== What this task involves ==
Can you copy, line for line, the part of the material below that opens with the line containing "POP CULTURE" and closes with the line containing "LEAVE A REPLY", leaving the pictures out of your answer?

== Records taken from a dataset ==
------------------------------
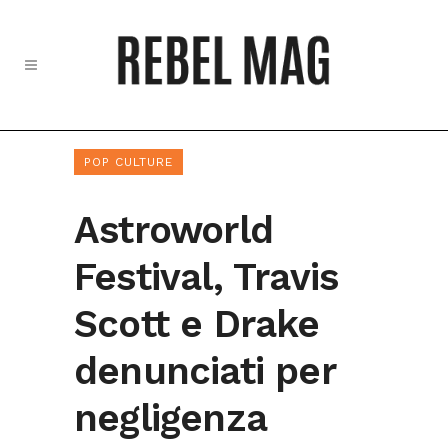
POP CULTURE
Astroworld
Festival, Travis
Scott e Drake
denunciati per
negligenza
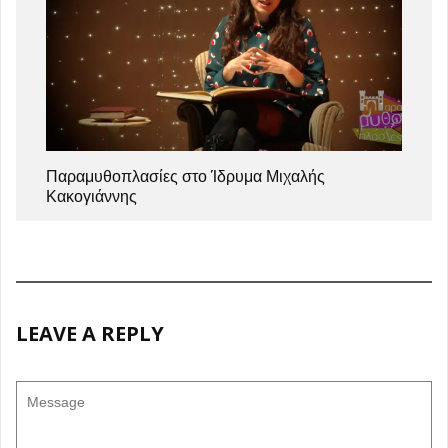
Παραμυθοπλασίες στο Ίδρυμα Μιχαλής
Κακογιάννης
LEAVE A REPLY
------------------------------
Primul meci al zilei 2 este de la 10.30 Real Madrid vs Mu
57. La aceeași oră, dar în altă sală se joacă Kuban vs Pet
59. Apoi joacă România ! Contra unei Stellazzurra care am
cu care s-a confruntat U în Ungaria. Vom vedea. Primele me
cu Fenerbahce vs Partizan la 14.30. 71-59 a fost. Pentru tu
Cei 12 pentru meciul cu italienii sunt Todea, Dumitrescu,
------------------------------
== Answer for this exercise ==
POP CULTURE
Astroworld
Festival, Travis
Scott e Drake
denunciati per
negligenza
Παραμυθοπλασίες στο Ίδρυμα Μιχαλής
Κακογιάννης
LEAVE A REPLY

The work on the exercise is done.